### PROBLEM TO SOLVE
All entries must be repeated exactly; do not include the pictures.

Content starts

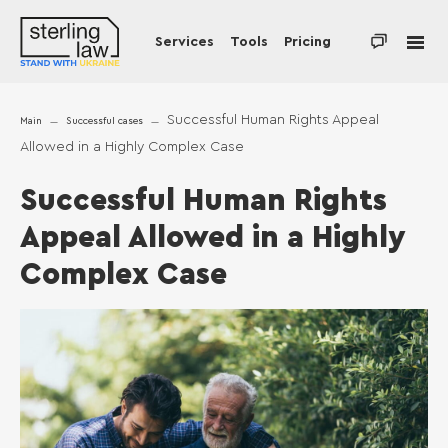
Services
Tools
Pricing
Successful Human Rights Appeal
Main
Successful cases
Allowed in a Highly Complex Case
Successful Human Rights
Appeal Allowed in a Highly
Complex Case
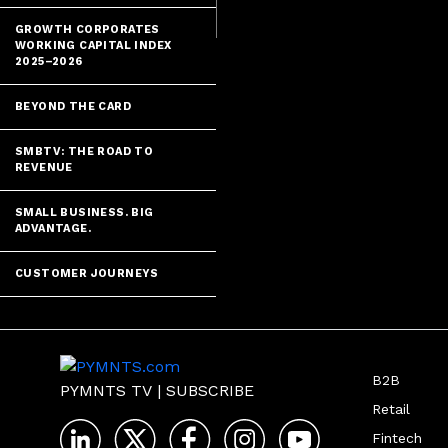
GROWTH CORPORATES
WORKING CAPITAL INDEX
2025–2026
BEYOND THE CARD
SMBTV: THE ROAD TO
REVENUE
SMALL BUSINESS. BIG
ADVANTAGE.
CUSTOMER JOURNEYS
B2B
PYMNTS TV
|
SUBSCRIBE
Retail
Fintech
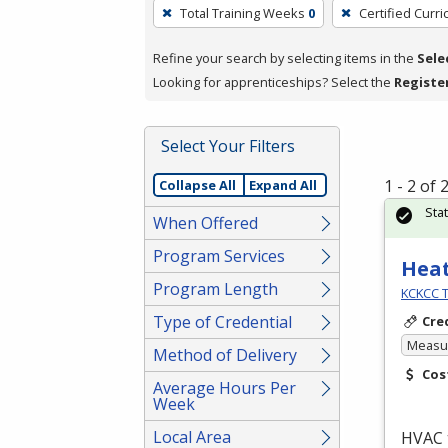
To
Total Training Weeks
0
Certified Curr
remove
a
Refine your search by selecting items in the
Sele
filter,
Looking for apprenticeships? Select the
Registe
press
Enter
Select Your Filters
or
Spacebar.
1 - 2 of
Collapse All
Expand All
Sta
When Offered
Program Services
Heat
Program Length
KCKCC T
Type of Credential
Cre
Measur
Method of Delivery
Cos
Average Hours Per
Week
Local Area
HVAC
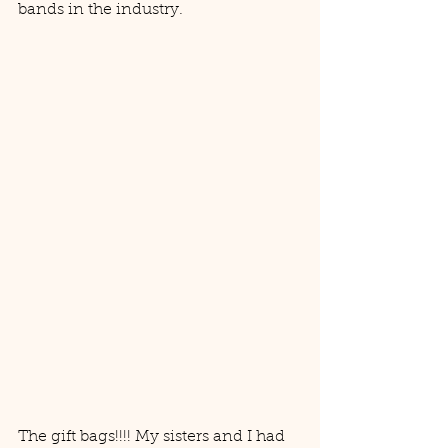
bands in the industry. 
The gift bags!!!! My sisters and I had 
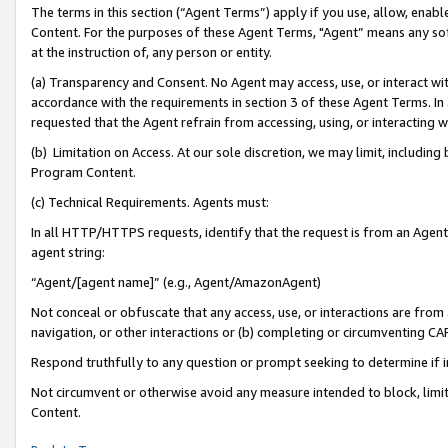
The terms in this section (“Agent Terms”) apply if you use, allow, enab
Content. For the purposes of these Agent Terms, "Agent” means any so
at the instruction of, any person or entity.
(a) Transparency and Consent. No Agent may access, use, or interact with 
accordance with the requirements in section 3 of these Agent Terms. In
requested that the Agent refrain from accessing, using, or interacting
(b) Limitation on Access. At our sole discretion, we may limit, includin
Program Content.
(c) Technical Requirements. Agents must:
In all HTTP/HTTPS requests, identify that the request is from an Agent 
agent string:
“Agent/[agent name]” (e.g., Agent/AmazonAgent)
Not conceal or obfuscate that any access, use, or interactions are fro
navigation, or other interactions or (b) completing or circumventing 
Respond truthfully to any question or prompt seeking to determine if 
Not circumvent or otherwise avoid any measure intended to block, limit
Content.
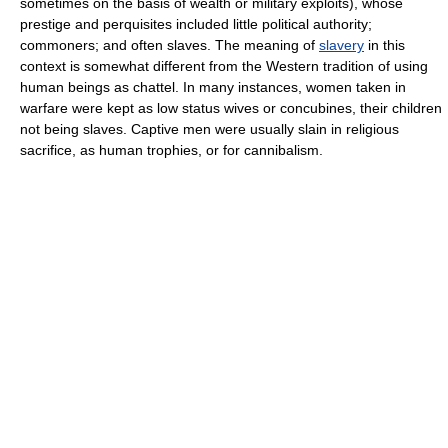
sometimes on the basis of wealth or military exploits), whose
prestige and perquisites included little political authority;
commoners; and often slaves. The meaning of
slavery
in this
context is somewhat different from the Western tradition of using
human beings as chattel. In many instances, women taken in
warfare were kept as low status wives or concubines, their children
not being slaves. Captive men were usually slain in religious
sacrifice, as human trophies, or for cannibalism.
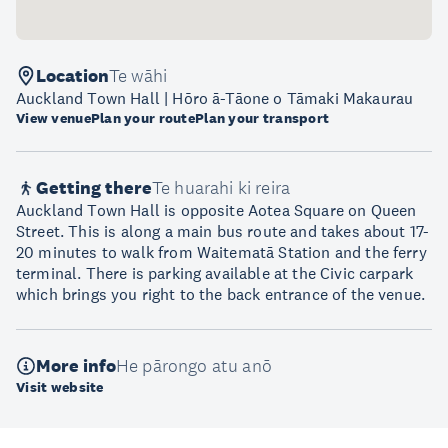
Location
Te wāhi
Auckland Town Hall | Hōro ā-Tāone o Tāmaki Makaurau
View venue
Plan your route
Plan your transport
Getting there
Te huarahi ki reira
Auckland Town Hall is opposite Aotea Square on Queen
Street. This is along a main bus route and takes about 17-
20 minutes to walk from Waitematā Station and the ferry
terminal. There is parking available at the Civic carpark
which brings you right to the back entrance of the venue.
More info
He pārongo atu anō
Visit website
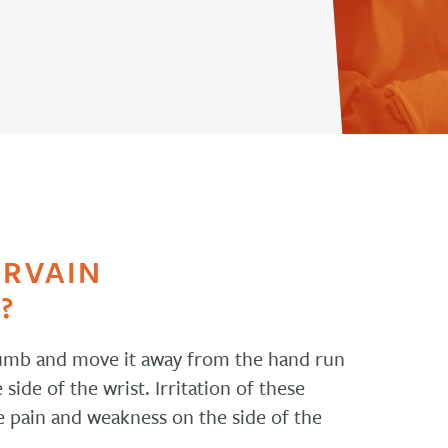
ERVAIN
?
humb and move it away from the hand run
ide of the wrist. Irritation of these
e pain and weakness on the side of the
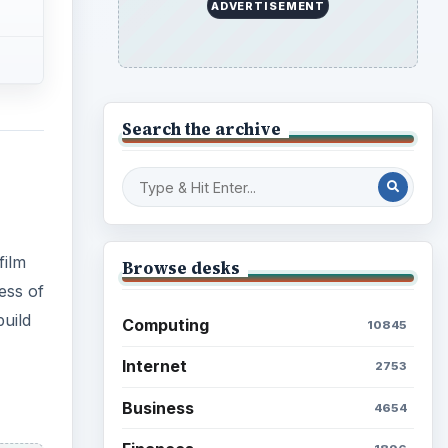
ADVERTISEMENT
Search the archive
film
Browse desks
ess of
build
Computing
10845
Internet
2753
Business
4654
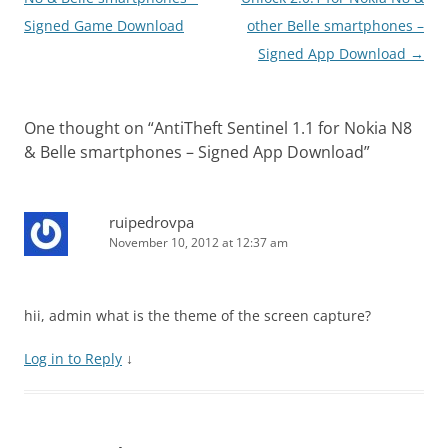
Signed Game Download
other Belle smartphones –
Signed App Download
→
One thought on “
AntiTheft Sentinel 1.1 for Nokia N8
& Belle smartphones – Signed App Download
”
ruipedrovpa
November 10, 2012 at 12:37 am
hii, admin what is the theme of the screen capture?
Log in to Reply
↓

Content ends

### THE COMPLETED TASK
Services
Tools
Pricing
Successful Human Rights Appeal
Main
Successful cases
Allowed in a Highly Complex Case
Successful Human Rights
Appeal Allowed in a Highly
Complex Case
GROWTH CORPORATES
WORKING CAPITAL INDEX
2025–2026
BEYOND THE CARD
SMBTV: THE ROAD TO
REVENUE
SMALL BUSINESS. BIG
ADVANTAGE.
CUSTOMER JOURNEYS
B2B
PYMNTS TV
|
SUBSCRIBE
Retail
Fintech
To
Total Training Weeks
0
Certified Curr
remove
a
Refine your search by selecting items in the
Sele
filter,
Looking for apprenticeships? Select the
Registe
press
Enter
Select Your Filters
or
Spacebar.
1 - 2 of
Collapse All
Expand All
Sta
When Offered
Program Services
Heat
Program Length
KCKCC T
Type of Credential
Cre
Measur
Method of Delivery
Cos
Average Hours Per
Week
Local Area
HVAC
bands in the industry. 
The gift bags!!!! My sisters and I had 
The terms in this section (“Agent Terms”) apply if you use, allow, enab
Content. For the purposes of these Agent Terms, "Agent” means any so
at the instruction of, any person or entity.
(a) Transparency and Consent. No Agent may access, use, or interact with 
accordance with the requirements in section 3 of these Agent Terms. In
requested that the Agent refrain from accessing, using, or interacting
(b) Limitation on Access. At our sole discretion, we may limit, includin
Program Content.
(c) Technical Requirements. Agents must:
In all HTTP/HTTPS requests, identify that the request is from an Agent 
agent string:
“Agent/[agent name]” (e.g., Agent/AmazonAgent)
Not conceal or obfuscate that any access, use, or interactions are fro
navigation, or other interactions or (b) completing or circumventing 
Respond truthfully to any question or prompt seeking to determine if 
Not circumvent or otherwise avoid any measure intended to block, limit
Content.
sometimes on the basis of wealth or military exploits), whose
prestige and perquisites included little political authority;
commoners; and often slaves. The meaning of
slavery
in this
context is somewhat different from the Western tradition of using
human beings as chattel. In many instances, women taken in
warfare were kept as low status wives or concubines, their children
not being slaves. Captive men were usually slain in religious
sacrifice, as human trophies, or for cannibalism.
Location
Te wāhi
Auckland Town Hall | Hōro ā-Tāone o Tāmaki Makaurau
View venue
Plan your route
Plan your transport
Getting there
Te huarahi ki reira
Auckland Town Hall is opposite Aotea Square on Queen
Street. This is along a main bus route and takes about 17-
20 minutes to walk from Waitematā Station and the ferry
terminal. There is parking available at the Civic carpark
which brings you right to the back entrance of the venue.
More info
He pārongo atu anō
Visit website
ERVAIN
?
humb and move it away from the hand run
ide of the wrist. Irritation of these
e pain and weakness on the side of the
ADVERTISEMENT
Search the archive
film
Browse desks
ess of
build
Computing
10845
Internet
2753
Business
4654
Signed Game Download
other Belle smartphones –
Signed App Download
→
One thought on “
AntiTheft Sentinel 1.1 for Nokia N8
& Belle smartphones – Signed App Download
”
ruipedrovpa
November 10, 2012 at 12:37 am
hii, admin what is the theme of the screen capture?
Log in to Reply
↓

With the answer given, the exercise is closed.